A byproduct of putting out a collection of poetry every year is I get to see, to physically see, how much I am in fact writing every year. The diabolical and necessary contradiction of confidence and doubt I mentioned, a contradiction that Bruce Springsteen urged us to keep alive, inside our minds, at all times–if it doesn’t drive you crazy it will make you strong. I never think I write enough. This drives me, it’s another trick of the mind, though not a kind one–the fear of not being a writer is what drives me, puts me in a chair, forces me to write. It puts me on deadline which is one of the 3 things I mentioned that all of us have in order to be a writer–a deadline. A deadline is accountability, you need a deadline to be a writer. You need to be accountable and I don’t know about you but I am horrible at being accountable to myself. I need to be accountable to another. So I announce it on social media, I’m publishing a collection of poetry every year for 10 years and you bet I’ll do it. I’ve projected my fear of failure and with yet another trick of the mind I use “your” disappointment as my inspiration.
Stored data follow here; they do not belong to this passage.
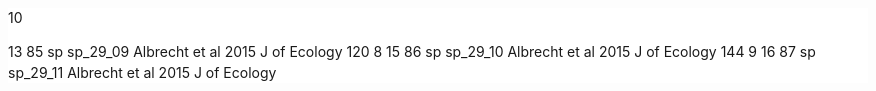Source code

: 10
</td>
<td style="text-align:right;">
13
</td>
</tr>
<tr>
<td style="text-align:right;">
85
</td>
<td style="text-align:left;">
sp
</td>
<td style="text-align:left;">
sp_29_09
</td>
<td style="text-align:left;">
Albrecht et al 2015 J of Ecology
</td>
<td style="text-align:right;">
120
</td>
<td style="text-align:right;">
8
</td>
<td style="text-align:right;">
15
</td>
</tr>
<tr>
<td style="text-align:right;">
86
</td>
<td style="text-align:left;">
sp
</td>
<td style="text-align:left;">
sp_29_10
</td>
<td style="text-align:left;">
Albrecht et al 2015 J of Ecology
</td>
<td style="text-align:right;">
144
</td>
<td style="text-align:right;">
9
</td>
<td style="text-align:right;">
16
</td>
</tr>
<tr>
<td style="text-align:right;">
87
</td>
<td style="text-align:left;">
sp
</td>
<td style="text-align:left;">
sp_29_11
</td>
<td style="text-align:left;">
Albrecht et al 2015 J of Ecology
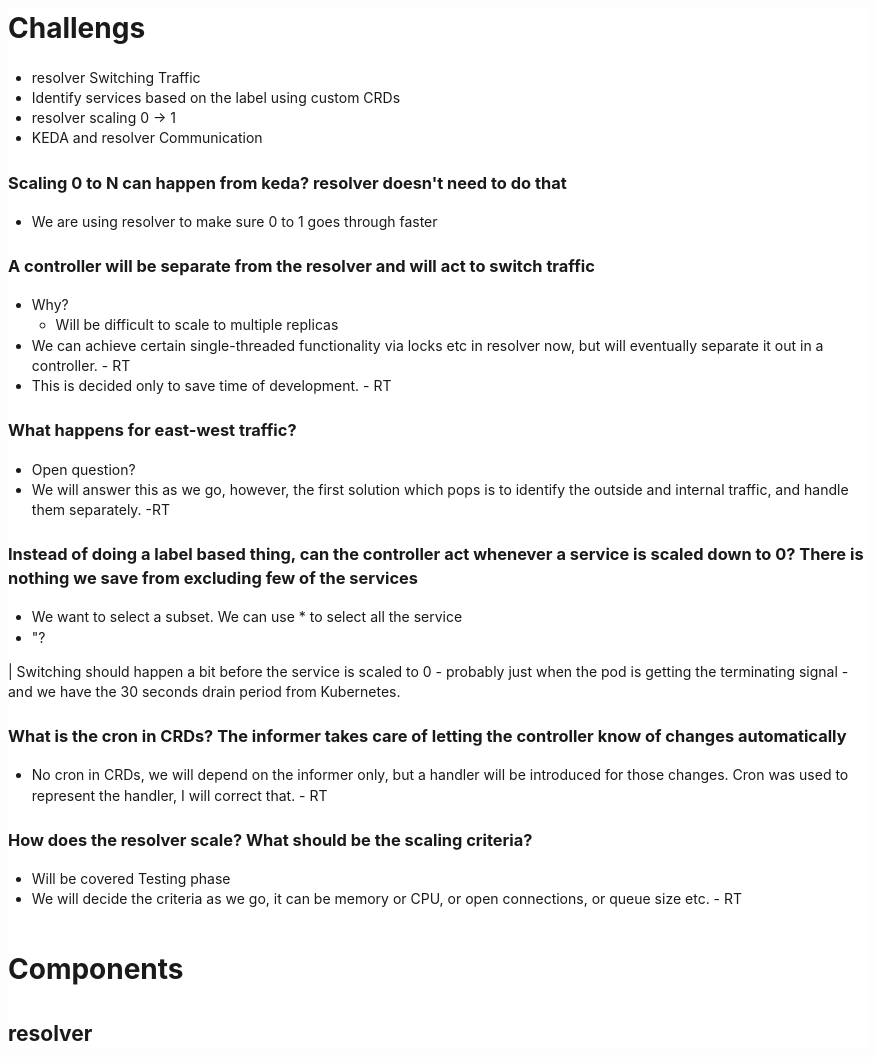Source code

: # Challengs

- resolver Switching Traffic
- Identify services based on the label using custom CRDs
- resolver scaling 0 -> 1
- KEDA and resolver Communication

### Scaling 0 to N can happen from keda? resolver doesn't need to do that
- We are using resolver to make sure 0 to 1 goes through faster

### A controller will be separate from the resolver and will act to switch traffic
- Why?
  - Will be difficult to scale to multiple replicas
- We can achieve certain single-threaded functionality via locks etc in resolver now, but will eventually separate it out in a controller. - RT
- This is decided only to save time of development.  - RT

### What happens for east-west traffic?
- Open question?
- We will answer this as we go, however, the first solution which pops is to identify the outside and internal traffic, and handle them separately. -RT 

### Instead of doing a label based thing, can the controller act whenever a service is scaled down to 0? There is nothing we save from excluding few of the services
- We want to select a subset. We can use * to select all the service
- "?

| Switching should happen a bit before the service is scaled to 0 - probably just when the pod is getting the terminating signal - and we have the 30 seconds drain period from Kubernetes. 

### What is the cron in CRDs? The informer takes care of letting the controller know of changes automatically
- No cron in CRDs, we will depend on the informer only, but a handler will be introduced for those changes. Cron was used to represent the handler, I will correct that. - RT 

### How does the resolver scale? What should be the scaling criteria?
- Will be covered Testing phase
- We will decide the criteria as we go, it can be memory or CPU, or open connections, or queue size etc. - RT



# Components

## resolver
 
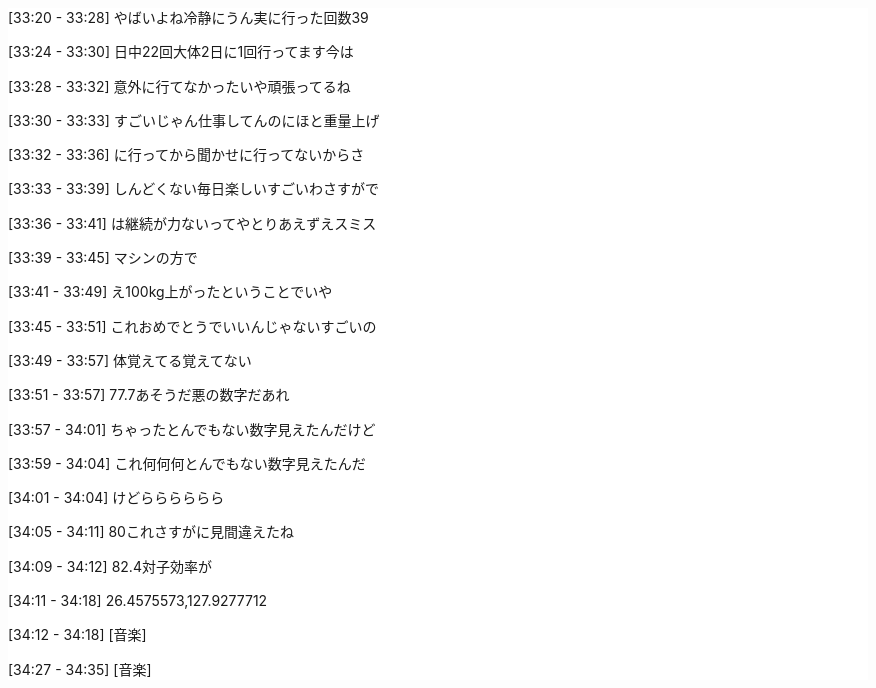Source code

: [33:20 - 33:28]
やばいよね冷静にうん実に行った回数39

[33:24 - 33:30]
日中22回大体2日に1回行ってます今は

[33:28 - 33:32]
意外に行てなかったいや頑張ってるね

[33:30 - 33:33]
すごいじゃん仕事してんのにほと重量上げ

[33:32 - 33:36]
に行ってから聞かせに行ってないからさ

[33:33 - 33:39]
しんどくない毎日楽しいすごいわさすがで

[33:36 - 33:41]
は継続が力ないってやとりあえずえスミス

[33:39 - 33:45]
マシンの方で

[33:41 - 33:49]
え100kg上がったということでいや

[33:45 - 33:51]
これおめでとうでいいんじゃないすごいの

[33:49 - 33:57]
体覚えてる覚えてない

[33:51 - 33:57]
77.7あそうだ悪の数字だあれ

[33:57 - 34:01]
ちゃったとんでもない数字見えたんだけど

[33:59 - 34:04]
これ何何何とんでもない数字見えたんだ

[34:01 - 34:04]
けどらららららら

[34:05 - 34:11]
80これさすがに見間違えたね

[34:09 - 34:12]
82.4対子効率が

[34:11 - 34:18]
26.4575573,127.9277712

[34:12 - 34:18]
[音楽]

[34:27 - 34:35]
[音楽]
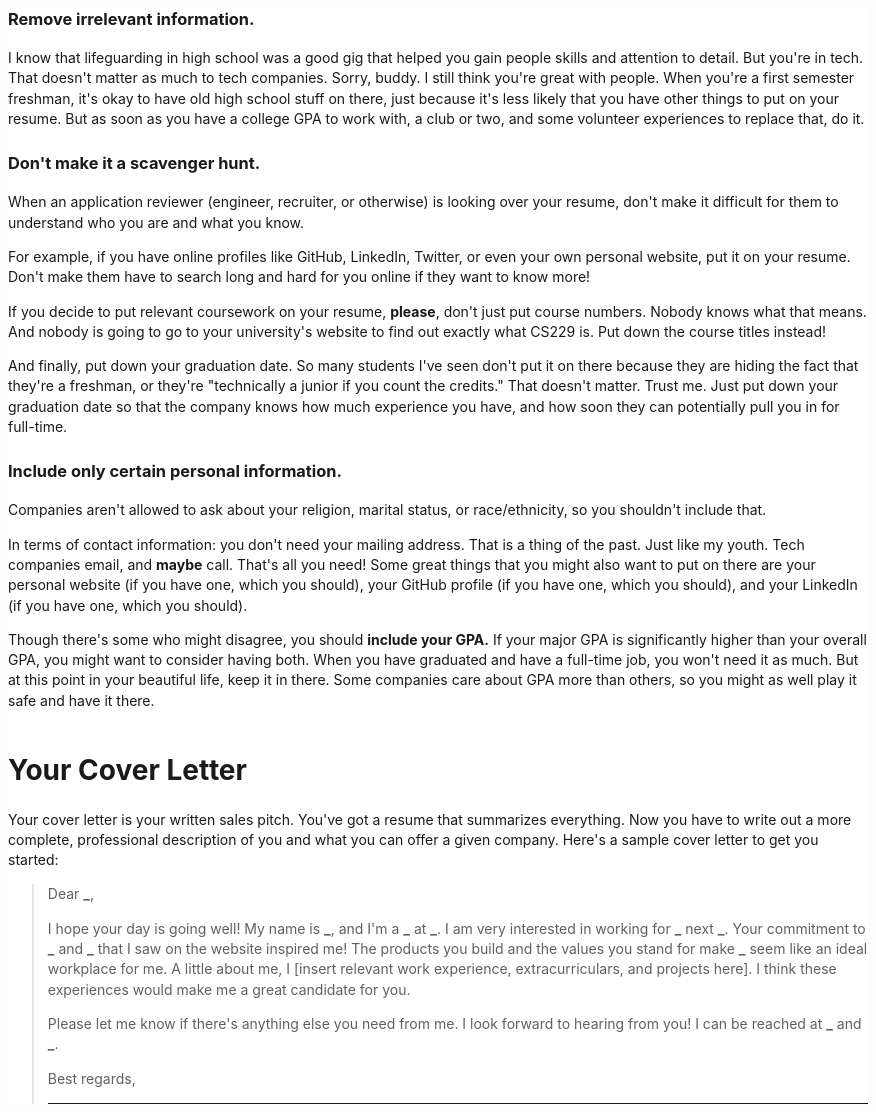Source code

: ### Remove irrelevant information.

I know that lifeguarding in high school was a good gig that helped you gain people skills and attention to detail. But you're in tech. That doesn't matter as much to tech companies. Sorry, buddy. I still think you're great with people.
When you're a first semester freshman, it's okay to have old high school stuff on there, just because it's less likely that you have other things to put on your resume. But as soon as you have a college GPA to work with, a club or two, and some volunteer experiences to replace that, do it.

### Don't make it a scavenger hunt.

When an application reviewer (engineer, recruiter, or otherwise) is looking over your resume, don't make it difficult for them to understand who you are and what you know.

For example, if you have online profiles like GitHub, LinkedIn, Twitter, or even your own personal website, put it on your resume. Don't make them have to search long and hard for you online if they want to know more!

If you decide to put relevant coursework on your resume, **please**, don't just put course numbers. Nobody knows what that means. And nobody is going to go to your university's website to find out exactly what CS229 is. Put down the course titles instead!

And finally, put down your graduation date. So many students I've seen don't put it on there because they are hiding the fact that they're a freshman, or they're "technically a junior if you count the credits." That doesn't matter. Trust me. Just put down your graduation date so that the company knows how much experience you have, and how soon they can potentially pull you in for full-time.

### Include only certain personal information.

Companies aren't allowed to ask about your religion, marital status, or race/ethnicity, so you shouldn't include that.

In terms of contact information: you don't need your mailing address. That is a thing of the past. Just like my youth. Tech companies email, and **maybe** call. That's all you need!
Some great things that you might also want to put on there are your personal website (if you have one, which you should), your GitHub profile (if you have one, which you should), and your LinkedIn (if you have one, which you should).

Though there's some who might disagree, you should **include your GPA.** If your major GPA is significantly higher than your overall GPA, you might want to consider having both. When you have graduated and have a full-time job, you won't need it as much. But at this point in your beautiful life, keep it in there. Some companies care about GPA more than others, so you might as well play it safe and have it there.

# Your Cover Letter

Your cover letter is your written sales pitch. You've got a resume that summarizes everything. Now you have to write out a more complete, professional description of you and what you can offer a given company. Here's a sample cover letter to get you started:

> Dear ****\_****,
>
> I hope your day is going well! My name is ****\_****, and I'm a ****\_**** at ****\_****. I am very interested in working for ****\_**** next ****\_****. Your commitment to ****\_**** and ****\_**** that I saw on the website inspired me! The products you build and the values you stand for make ****\_**** seem like an ideal workplace for me.
> A little about me, I [insert relevant work experience, extracurriculars, and projects here]. I think these experiences would make me a great candidate for you.
>
> Please let me know if there's anything else you need from me. I look forward to hearing from you! I can be reached at ****\_**** and ****\_****.
>
> Best regards,
>
> ---

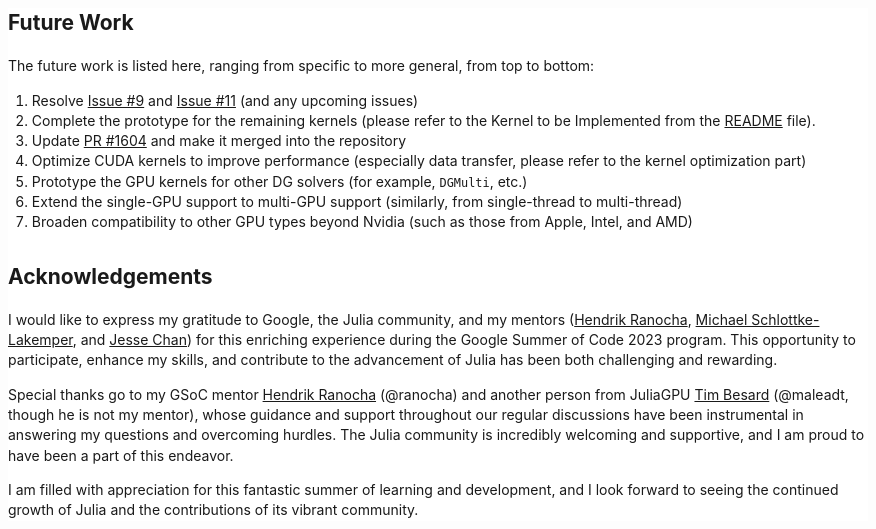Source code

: ## Future Work
The future work is listed here, ranging from specific to more general, from top to bottom:
1. Resolve [Issue #9](https://github.com/huiyuxie/trixi_cuda/issues/9) and [Issue #11](https://github.com/huiyuxie/trixi_cuda/issues/11) (and any upcoming issues) 
2. Complete the prototype for the remaining kernels (please refer to the Kernel to be Implemented from the [README](https://github.com/huiyuxie/trixi_cuda/blob/main/README.md) file).
3. Update [PR #1604](https://github.com/trixi-framework/Trixi.jl/pull/1604) and make it merged into the repository
4. Optimize CUDA kernels to improve performance (especially data transfer, please refer to the kernel optimization part)
5. Prototype the GPU kernels for other DG solvers (for example, `DGMulti`, etc.)
6. Extend the single-GPU support to multi-GPU support (similarly, from single-thread to multi-thread)
7. Broaden compatibility to other GPU types beyond Nvidia (such as those from Apple, Intel, and AMD)

## Acknowledgements
I would like to express my gratitude to Google, the Julia community, and my mentors ([Hendrik Ranocha](https://github.com/ranocha), [Michael Schlottke-Lakemper](https://github.com/sloede), and [Jesse Chan](https://github.com/jlchan)) for this enriching experience during the Google Summer of Code 2023 program. This opportunity to participate, enhance my skills, and contribute to the advancement of Julia has been both challenging and rewarding.

Special thanks go to my GSoC mentor [Hendrik Ranocha](https://github.com/ranocha) (@ranocha) and another person from JuliaGPU [
Tim Besard](https://github.com/maleadt) (@maleadt, though he is not my mentor), whose guidance and support throughout our regular discussions have been instrumental in answering my questions and overcoming hurdles. The Julia community is incredibly welcoming and supportive, and I am proud to have been a part of this endeavor.

I am filled with appreciation for this fantastic summer of learning and development, and I look forward to seeing the continued growth of Julia and the contributions of its vibrant community.


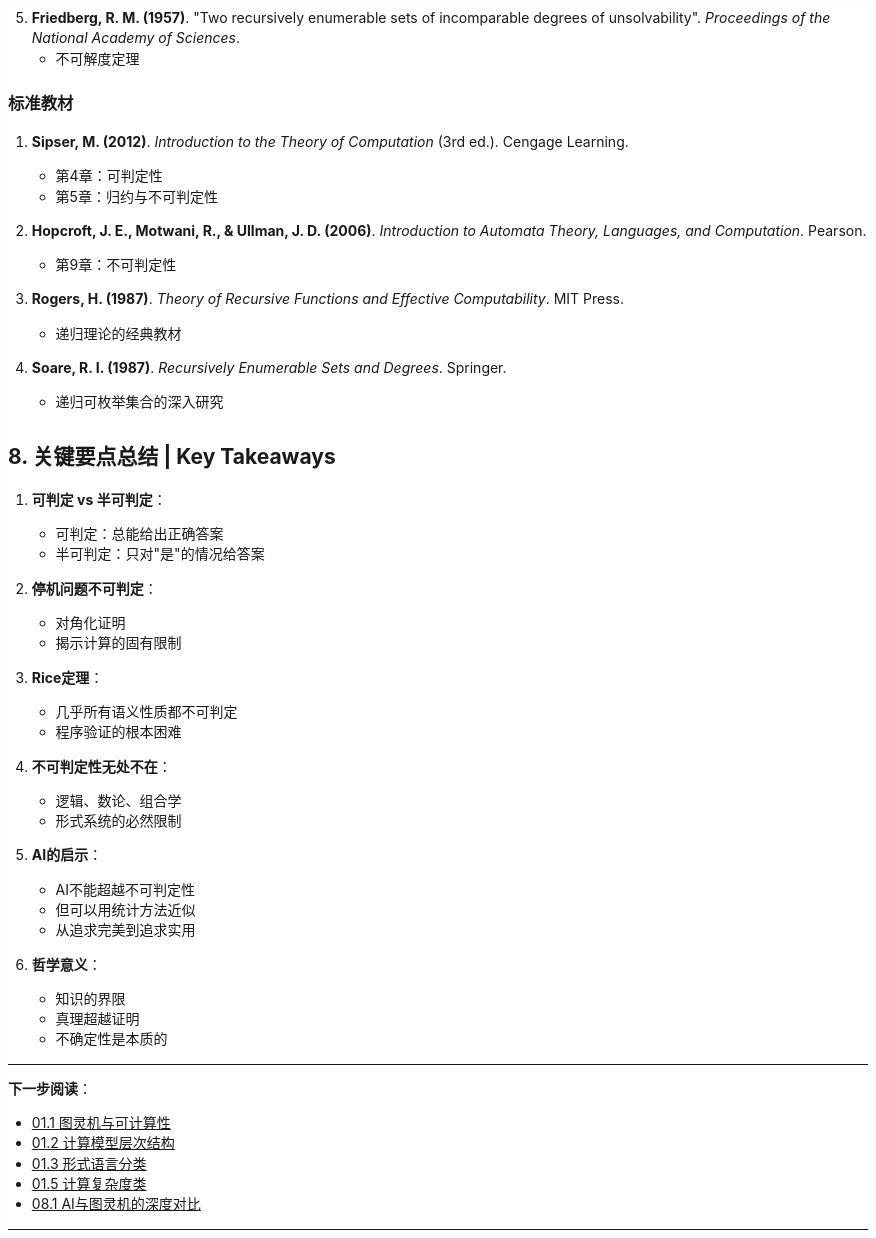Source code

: 5. **Friedberg, R. M. (1957)**. "Two recursively enumerable sets of incomparable degrees of unsolvability". *Proceedings of the National Academy of Sciences*.
   - 不可解度定理

### 标准教材

1. **Sipser, M. (2012)**. *Introduction to the Theory of Computation* (3rd ed.). Cengage Learning.
   - 第4章：可判定性
   - 第5章：归约与不可判定性

2. **Hopcroft, J. E., Motwani, R., & Ullman, J. D. (2006)**. *Introduction to Automata Theory, Languages, and Computation*. Pearson.
   - 第9章：不可判定性

3. **Rogers, H. (1987)**. *Theory of Recursive Functions and Effective Computability*. MIT Press.
   - 递归理论的经典教材

4. **Soare, R. I. (1987)**. *Recursively Enumerable Sets and Degrees*. Springer.
   - 递归可枚举集合的深入研究

## 8. 关键要点总结 | Key Takeaways

1. **可判定 vs 半可判定**：
   - 可判定：总能给出正确答案
   - 半可判定：只对"是"的情况给答案

2. **停机问题不可判定**：
   - 对角化证明
   - 揭示计算的固有限制

3. **Rice定理**：
   - 几乎所有语义性质都不可判定
   - 程序验证的根本困难

4. **不可判定性无处不在**：
   - 逻辑、数论、组合学
   - 形式系统的必然限制

5. **AI的启示**：
   - AI不能超越不可判定性
   - 但可以用统计方法近似
   - 从追求完美到追求实用

6. **哲学意义**：
   - 知识的界限
   - 真理超越证明
   - 不确定性是本质的

---

**下一步阅读**：

- [01.1 图灵机与可计算性](01.1_Turing_Machine_Computability.md)
- [01.2 计算模型层次结构](01.2_Computational_Models_Hierarchy.md)
- [01.3 形式语言分类](01.3_Formal_Language_Classification.md)
- [01.5 计算复杂度类](01.5_Computational_Complexity_Classes.md)
- [08.1 AI与图灵机的深度对比](../08_Comparison_Analysis/08.1_AI_vs_Turing_Machine.md)

---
The thing that makes me a writer is, first of all that I write, and I write because I am terrified that I won’t be a writer! I could go into all the reasons why–I never wanted to be like my Father, a closet poet and a company man. I never wanted to be anything like him and these are the things that drive me. Can you find some some weird dark combination of motivation and worthlessness and guilt in your brain? If you can then you’re golden pony boy. I never feel like I write enough. But thanks to this crazy fucking deadline I’ve imposed on myself, I make sure I do!

When I turned 40 I decided to put out a collection of poetry every year for 10 years. When I turn 50 I don’t know what the fuck I’ll do, but thanks to this deadline I know I’m a writer. I publish 100 books and I sell 100 books–success. Last year I published another poet, in addition to myself, and at his urging we did editions of 225 and I’m gonna sell every single one of them because my self worth depends on it.